## Activity:
When the line with "Снижения применяются при досрочном" appears below, start repeating lines exactly, and keep going through the line with "экономической ситуации. Сейчас она"; add nothing outside that span.

## Records for this exercise:
::::::::

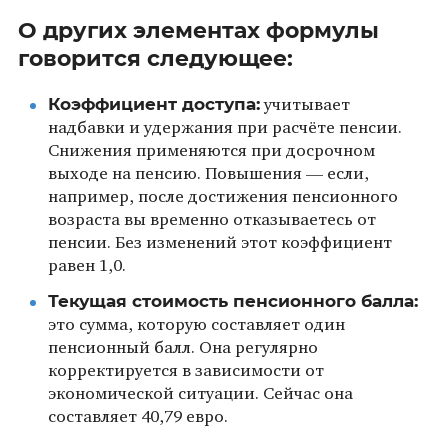
О других элементах формулы
говорится следующее:
Коэффициент доступа:
учитывает
надбавки и удержания при расчёте пенсии.
Снижения применяются при досрочном
выходе на пенсию. Повышения — если,
например, после достижения пенсионного
возраста вы временно отказываетесь от
пенсии. Без изменений этот коэффициент
равен 1,0.
Текущая стоимость пенсионного балла:
это сумма, которую составляет один
пенсионный балл. Она регулярно
корректируется в зависимости от
экономической ситуации. Сейчас она
составляет 40,79 евро.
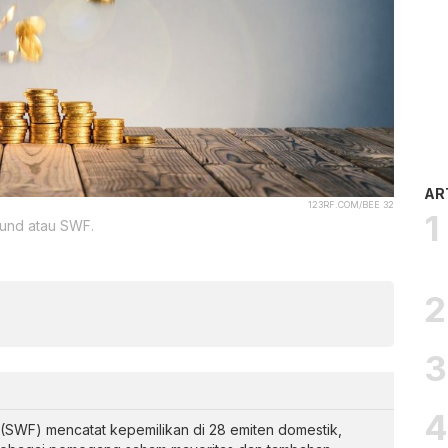
AR
123RF.COM/BEE 32
 fund atau SWF.
 (SWF) mencatat kepemilikan di 28 emiten domestik,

::::::::

## Output of the exercise:
Снижения применяются при досрочном
выходе на пенсию. Повышения — если,
например, после достижения пенсионного
возраста вы временно отказываетесь от
пенсии. Без изменений этот коэффициент
равен 1,0.
Текущая стоимость пенсионного балла:
это сумма, которую составляет один
пенсионный балл. Она регулярно
корректируется в зависимости от
экономической ситуации. Сейчас она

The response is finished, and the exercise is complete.